There are a number of products and vendor-supplied tools that exist to extract this information from storage devices or by observing network traffic. This forms the foundation of a workload model that accurately characterizes workloads. The data is then input into a storage workload modeling solution.
Running & Analyzing the Workload Models
Once you have created an accurate representation of the workload model, the next step is to define the various scenarios to be evaluated. You can start by directly comparing identical workloads run against different vendors or different configurations. For example, most hybrid storage systems allow you to trade off the amount of installed flash versus HDDs. Doing runs, via a load generating appliance that compares latencies and throughput from a 5% flash / 95% HDD configuration versus a 20% flash / 80% HDD configuration, usually produces surprising results.
After you have determined which products and configurations to evaluate, you can then vary the access patterns, load patterns, and environment characteristics.
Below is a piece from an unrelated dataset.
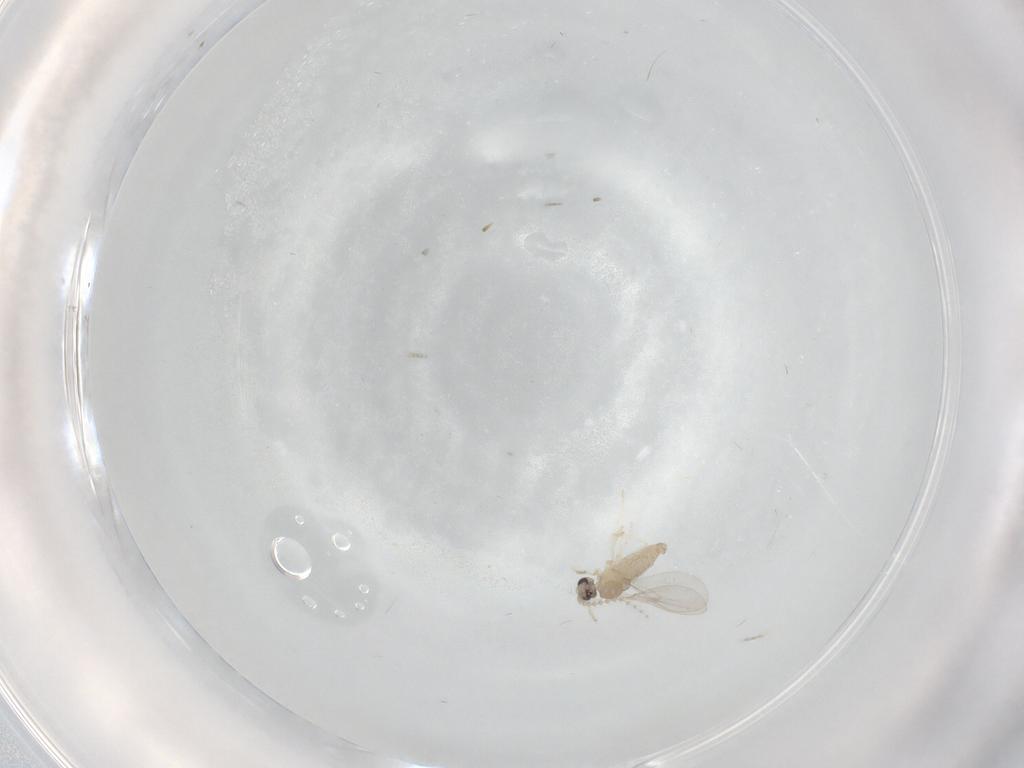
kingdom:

For example:
What happens to performance during the log-in/boot storms?
During end of day/end of month situations?
What if the file size distribution changes?
What if the typical block size was changed from 4KB to 8KB?
What if the command mix shifts to be more metadata intensive?
What is the impact of a cache miss?
What is the impact of compression and inline deduplication?
All of these factors can be modeled and simulated in an automated fashion that allows direct comparisons of IOPS, throughput and latencies for each workload. With such information, you will know the breaking points of any variation that could potentially impact response times.
Before deploying any flash or hybrid storage system, storage architects need a way to proactively identify when performance ceilings will be breached and how to evaluate the technology and product options for best meeting application workload requirements. Relying on vendor-provided benchmarks will usually be irrelevant as they can’t determine how flash storage will benefit your specific applications.
Workload modeling, combined with load generating appliances, is the most cost-effective way to make intelligent flash storage decisions and to align deployment decisions with specific performance requirements. There is a new breed of these solutions available on the market that can provide a workload modeling, load generation and decision management in a single 2 U chassis. These new technologies easily replace older in-house tools that involve purchasing dozens or even hundreds of servers and involve an infinite amount of man hours to reproduce these workloads under various network conditions.